Improve Your Health With a Gratitude Adjustment
By Dr. Molly Casey
Gratitude can change your health. It’s true. A simple way to change your overall well-being is to begin engaging with gratefulness. Gratitude can help decrease stress, and stress is a major contributor to nearly every chronic disease. Stress certainly isn’t helpful while attempting to move through or heal from more acute issues, either. I highly recommend engaging with gratitude practices daily since it’s the month of Thanksgiving. Let’s highlight it now.
Gratitude and Well-Being
Gratitude is a huge word. Let’s define it for the purposes of this article as a general state of thankfulness and/or appreciation. It’s generally a result of having spent time paying attention to the things you find most valuable and important in life.
This great article from the American Psychiatric Association summarizes the results of two studies that show practicing gratitude can be good for mental health and well-being. In one study, researchers kept track of three groups of participants -- one that kept track of things they were grateful for, one group that tracked nothing, and one group that tracked the hassles they encountered. Researchers found reduced depressive symptoms and reduced perceived stress in participants who kept gratitude diaries compared to both of the other groups; researchers concluded, “taking stock of thankful events is an effective approach to reduce stress and depressive symptoms.”

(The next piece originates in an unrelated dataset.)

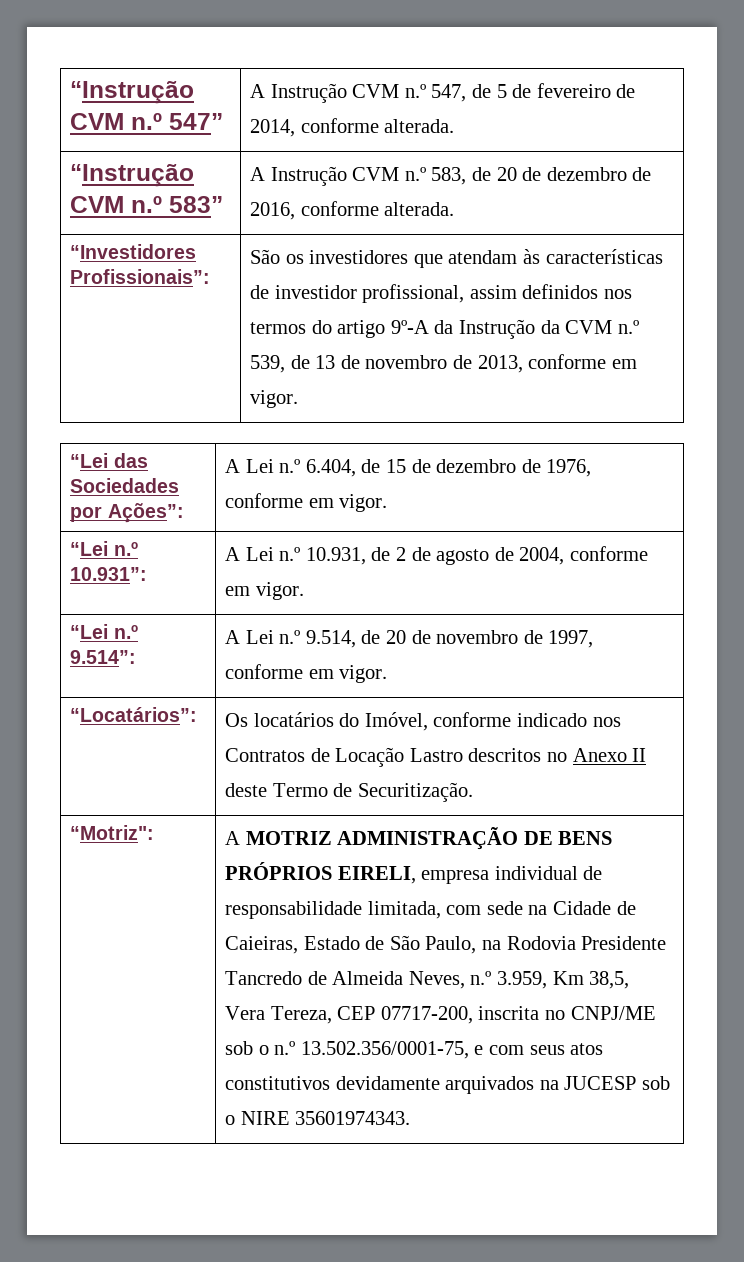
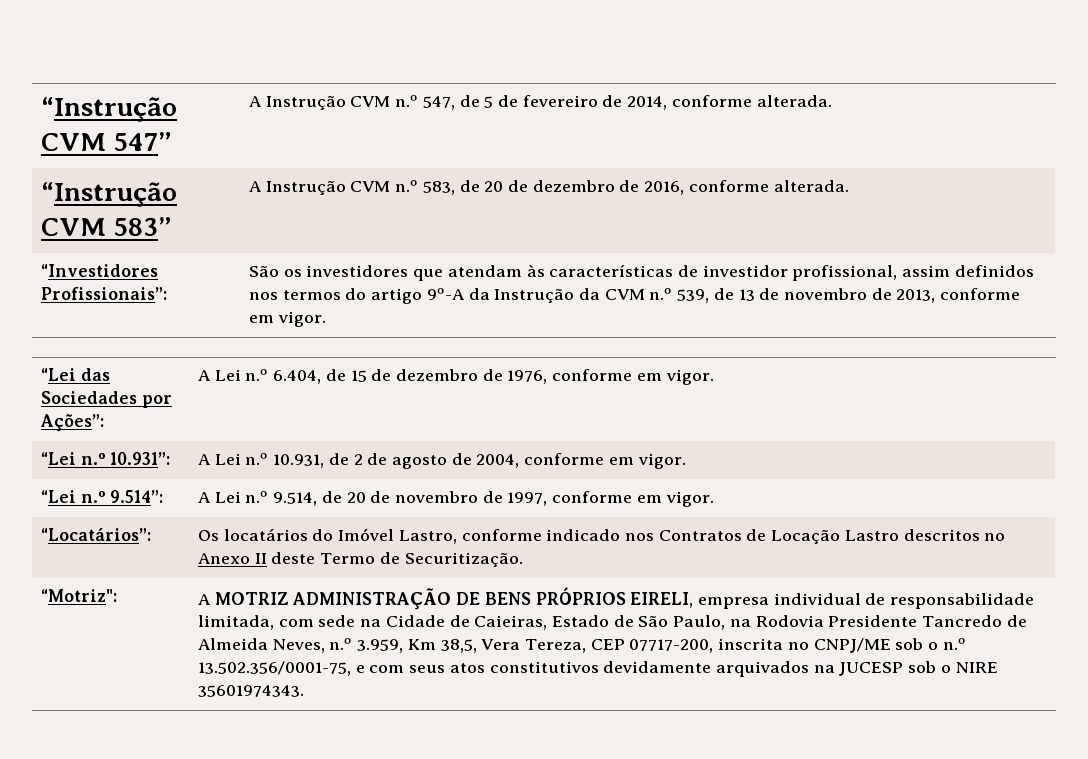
[70,81,195,104] [70,113,163,130] “Instrução CVM n.º -> [40,97,177,122] [40,133,106,151] “Instrução CVM
[131,196,163,213] n.º -> (106, 227) none
[364,712,428,731] Imóvel, -> [338,528,457,544] Imóvel Lastro,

Your body deals with stress all the time. It’s mainly categorized into three types: physical (think accidents, traumas, poor posture); biochemical (think food, environmental and medication effects), and emotional stress. Each type of stress negatively affects the body and your health. Your ability to decrease the effects of these stresses partially depends upon your ability to decrease the occurrence of them. If you can decrease emotional levels of stress by adding a simple gratitude practice, I say do it. The benefits are likely far beyond what you, I or anyone else realizes as of yet. Researchers are constantly finding new ways that the reduction of stress is a health promoter -- both physical and mental health.
There are numerous ways to implement practices of gratitude into your life. The key is consistency. I personally recommend the act of writing down daily 5-10 things that you’re grateful for at the day’s end. Here are a few other ideas:
- Visualizations that involve feeling, in all of your senses, thankfulness for a certain event or situation
- Write thank you notes to those you value in your life
- Share something with another on something you are thankful for or have found helpful in your life
- Write down all the things in your life that you feel are going right
- Engage in an act of kindness
Implementing a regular gratitude practice will serve you and those around you because you are more delightful and less stressed to be around. Less stress in your life means a healthier you. Try it for the next 30 days and see how your life changes! We at The Joint Chiropractic are thankful for you!